Selected text Block Start
Scholarships Reshape the Landscape of Youth Sports

Jun 20, 2008

(The following is an excerpt from a new book published in May, “Game On: The All-American Race to Make Champions of Our Children,” (ESPN Books), by ESPN reporter Tom Farrey. In Chapter Six, the author explores the impact of athletic scholarships on the landscape of youth sports. He spends time with the family of a six-year-old girl who plays hockey with an elite Boston-area club that has a history of delivering college athletes.)
 
Karla Aguirre doesn’t talk to Karly, her daughter, about athletic scholarships. She reminds herself that Karly is still a little girl who wants kisses on her boo-boos. But everyone else talks to them about scholarships. Sometimes it’s fellow parents, who often half joke among themselves about the carrot dangling before each of them. Better work on her edges, we need scholarships, they’ll say with a wink; or, Gotta listen to the coach, scholarship money’s on the line. Sometimes it’s the coach himself projecting a dozen years out. One day at practice coach Chip says to Karly, “See you in D1 hockey.” On the ride home, Karly blushed at the seeming absurdity of the notion. “Coach is talking about college,” she told her mom. “I’m not old yet!” She’s just started first grade. Still, Karla concedes that she would be lying if she said the idea hasn’t penetrated her consciousness. “It’s nerve-wracking because I don’t want to say something to her that might take the fun out of it, like I’m pushing her,” Karla says. “But I think about it. She could potentially get scholarship money for doing something that makes her happy.”
 
If any of this sounds slightly premature and a lot like a feeding frenzy, it’s also an inevitable development. In recent years, the NCAA has thrown a lot more chum into the choppy waters of youth sports. During the 1992-93 school year, NCAA member colleges and universities handed out $377 million in athletically related financial aid, across all sports and divisions. By the turn of the century, the pot had passed $1 billion. In 2006, in response to an inquiry asking the NCAA to explain why athletic programs shouldn’t pay federal taxes given the extremely commercial nature of their most prominent sports, association president Myles Brand told Congress that athlete scholarship payouts had reached $1.5 billion. So, in just a decade and a half—about the same amount of time that it will have taken for Bill Clinton to settle in at the White House and his successor George W. Bush to check out—the amount of money awaiting young athletes at the end of high school has quadrupled.
Selected text Block End
Supplied material Block Start
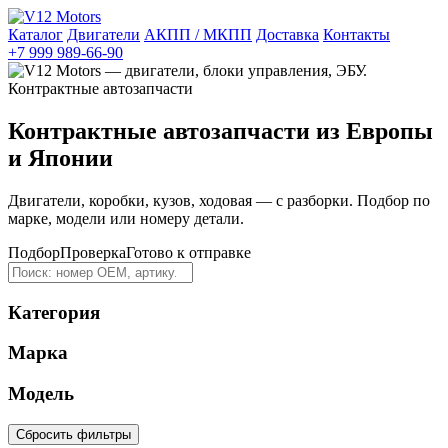
Каталог
Двигатели
АКПП / МКПП
Доставка
Контакты
+7 999 989-66-90
Контрактные автозапчасти из Европы
и Японии
Двигатели, коробки, кузов, ходовая — с разборки. Подбор по
марке, модели или номеру детали.
Подбор
Проверка
Готово к отправке
Категория
Марка
Модель
Сбросить фильтры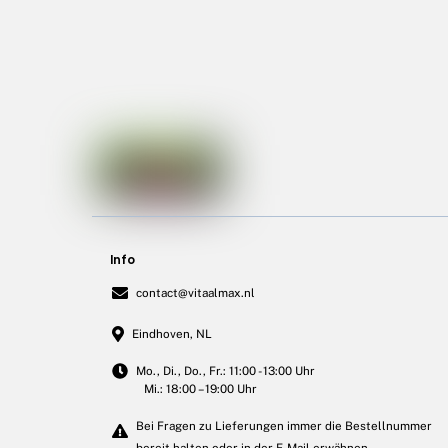
Info
contact@vitaalmax.nl
Eindhoven, NL
Mo., Di., Do., Fr.: 11:00 - 13:00 Uhr
Mi.: 18:00 – 19:00 Uhr
Bei Fragen zu Lieferungen immer die Bestellnummer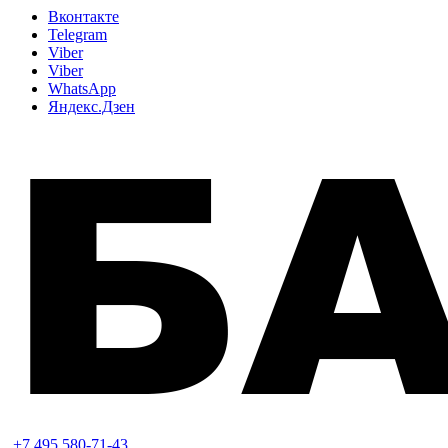
Вконтакте
Telegram
Viber
Viber
WhatsApp
Яндекс.Дзен
+7 495 580-71-43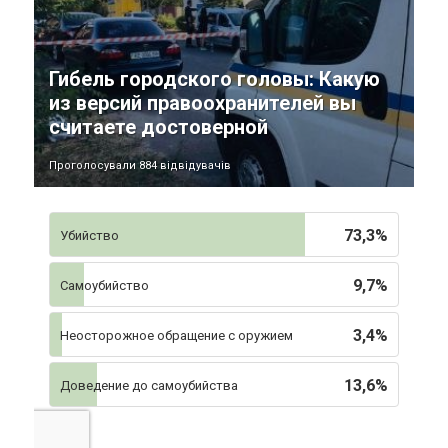
Гибель городского головы: Какую
из версий правоохранителей вы
считаете достоверной
Проголосували 884 відвідувачів
73,3%
Убийство
9,7%
Самоубийство
3,4%
Неосторожное обращение с оружием
13,6%
Доведение до самоубийства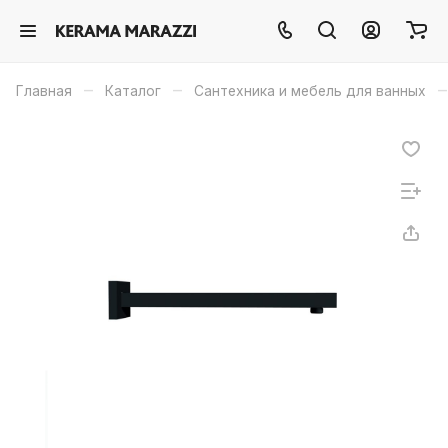
–
–
–
Главная
Каталог
Сантехника и мебель для ванных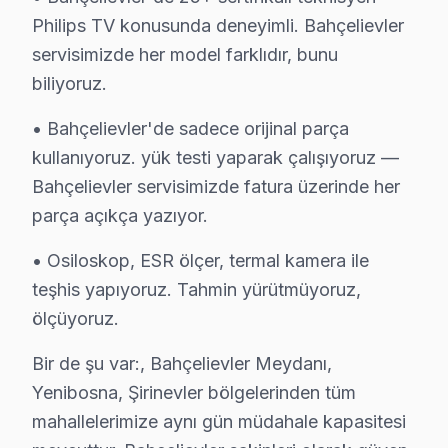
Philips TV konusunda deneyimli. Bahçelievler
Philips Servisi Garanti ve Sonrası Destek
servisimizde her model farklıdır, bunu
biliyoruz.
Bahçelievler Philips TV Servis Garanti Belgesi - 1 Yıl Parça Gü
Bahçelievler Philips televizyon ünitesi müşterilerimize
• Bahçelievler'de sadece orijinal parça
• 6 aylık işçilik güvencesi: Bahçelievler'de Philips arız
kullanıyoruz. yük testi yaparak çalışıyoruz —
• Philips yedek parça garantisi: Bahçelievler'de taktığım
Bahçelievler servisimizde fatura üzerinde her
• İmzalı Philips garanti belgesi: Bahçelievler servis çıkış
parça açıkça yazıyor.
• Philips panel ve anakart tamiri sonrası panel değişi
• Osiloskop, ESR ölçer, termal kamera ile
• Bahçelievler Philips sonrası destek: Merak ettiğinizd
teşhis yapıyoruz. Tahmin yürütmüyoruz,
ölçüyoruz.
Bahçelievler'de Philips Servis Karşılaştırma An
Bir de şu var:, Bahçelievler Meydanı,
Bahçelievler'de Philips servis talebini komşu bölgeler
Yenibosna, Şirinevler bölgelerinden tüm
Metro ve Metrobüs ulaşım ağı sayesinde Bahçelievler Me
mahallelerimize aynı gün müdahale kapasitesi
Bahçelievler'nin Merkezi konum profili Philips akıllı T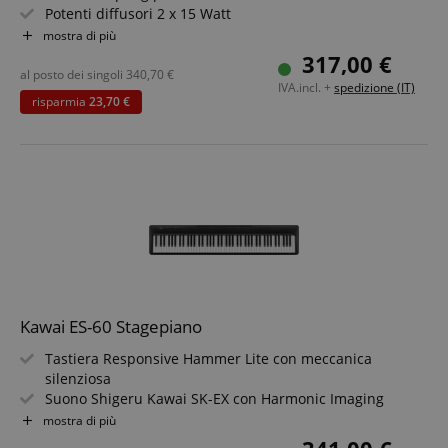
Potenti diffusori 2 x 15 Watt
Polifonia a 128 voci per dinamiche dettagliate
mostra di più
Bluetooth Audio & MIDI per integrazione wireless
317,00 €
Mobile grazie all'alimentazione a rete o a batterie
al posto dei singoli
340,70
€
IVA.incl. +
spedizione (IT)
Set risparmio incluso supporto per keyboard, panca e
risparmia
23,70 €
metodo per pianoforte
Kawai ES-60 Stagepiano
Tastiera Responsive Hammer Lite con meccanica
silenziosa
Suono Shigeru Kawai SK-EX con Harmonic Imaging
(polifonia a 192 note)
mostra di più
17 suoni, inclusi E-Piano, organo, archi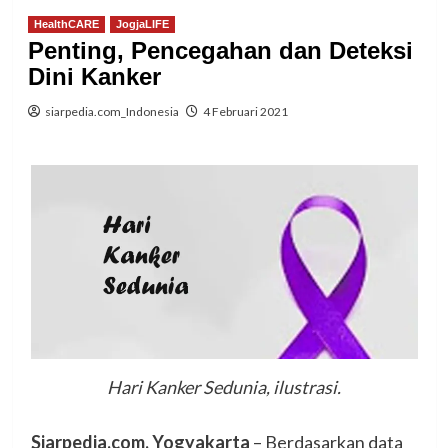
HealthCARE
JogjaLIFE
Penting, Pencegahan dan Deteksi
Dini Kanker
siarpedia.com_Indonesia
4 Februari 2021
Hari Kanker Sedunia, ilustrasi.
Siarpedia.com, Yogyakarta
– Berdasarkan data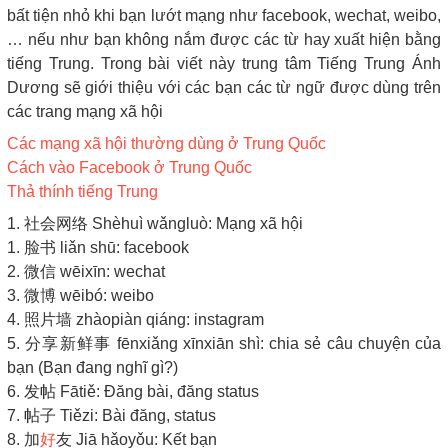
bất tiện nhỏ khi bạn lướt mạng như facebook, wechat, weibo,
… nếu như bạn không nắm được các từ hay xuất hiện bằng
tiếng Trung. Trong bài viết này trung tâm Tiếng Trung Ánh
Dương sẽ giới thiệu với các bạn các từ ngữ được dùng trên
các trang mạng xã hội
Các mạng xã hội thường dùng ở Trung Quốc
Cách vào Facebook ở Trung Quốc
Thả thính tiếng Trung
1. 社会网络 Shèhuì wǎngluò: Mạng xã hội
1. 脸书 liǎn shū: facebook
2. 微信 wēixīn: wechat
3. 微博 wēibó: weibo
4. 照片墙 zhàopiàn qiáng: instagram
5. 分享新鲜事 fēnxiǎng xīnxiān shì: chia sẻ câu chuyện của
bạn (Bạn đang nghĩ gì?)
6. 发帖 Fātiě: Đăng bài, đăng status
7. 帖子 Tiězi: Bài đăng, status
8. 加
好
友 Jiā hǎoyǒu: Kết bạn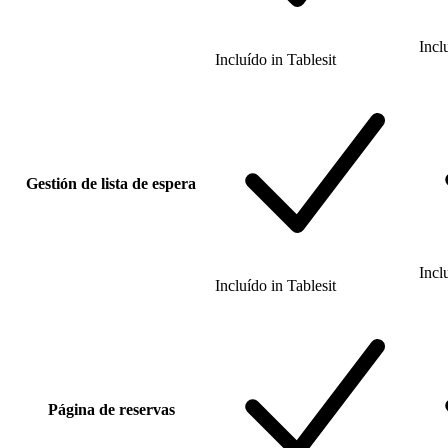
Incl
Incluído
in
Tablesit
Gestión de lista de espera
Incl
Incluído
in
Tablesit
Página de reservas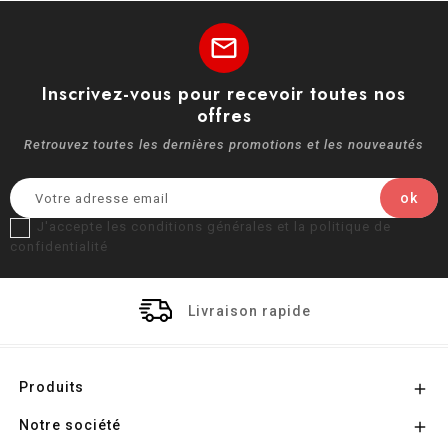
mail
Inscrivez-vous pour recevoir toutes nos
offres
Retrouvez toutes les dernières promotions et les nouveautés
J'accepte les conditions générales et la politique de
confidentialité
Livraison rapide
Produits

Notre société
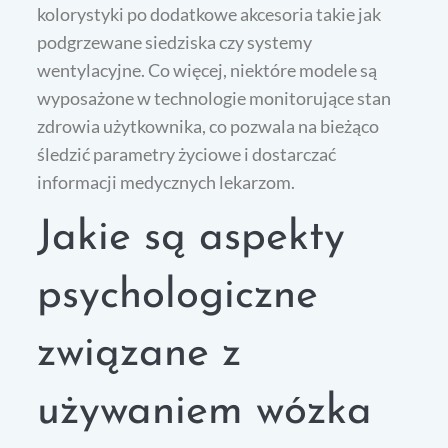
kolorystyki po dodatkowe akcesoria takie jak
podgrzewane siedziska czy systemy
wentylacyjne. Co więcej, niektóre modele są
wyposażone w technologie monitorujące stan
zdrowia użytkownika, co pozwala na bieżąco
śledzić parametry życiowe i dostarczać
informacji medycznych lekarzom.
Jakie są aspekty
psychologiczne
związane z
używaniem wózka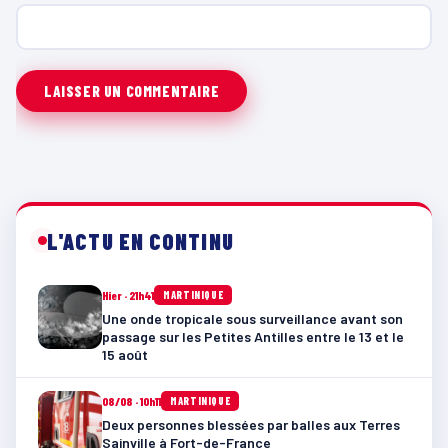
L'ACTU EN CONTINU
Hier · 21h41
MARTINIQUE
Une onde tropicale sous surveillance avant son
passage sur les Petites Antilles entre le 13 et le
15 août
08/08 · 10h11
MARTINIQUE
Deux personnes blessées par balles aux Terres
Sainville à Fort-de-France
Supplied material Block End
◆ Exercise instructions
[1] In the youth sports excerpt, how much athletically related financial aid did NCAA member colleges and universities hand out during the 1992-93 school year?
[2] Duplicate everything in the youth sports excerpt from "Scholarships Reshape the" down to "delivering college athletes.)".
The entries are separate material from the youth sports excerpt.

◆ Answers given
[1] $377 million, across all sports and divisions.

[2]
Scholarships Reshape the Landscape of Youth Sports

Jun 20, 2008

(The following is an excerpt from a new book published in May, “Game On: The All-American Race to Make Champions of Our Children,” (ESPN Books), by ESPN reporter Tom Farrey. In Chapter Six, the author explores the impact of athletic scholarships on the landscape of youth sports. He spends time with the family of a six-year-old girl who plays hockey with an elite Boston-area club that has a history of delivering college athletes.)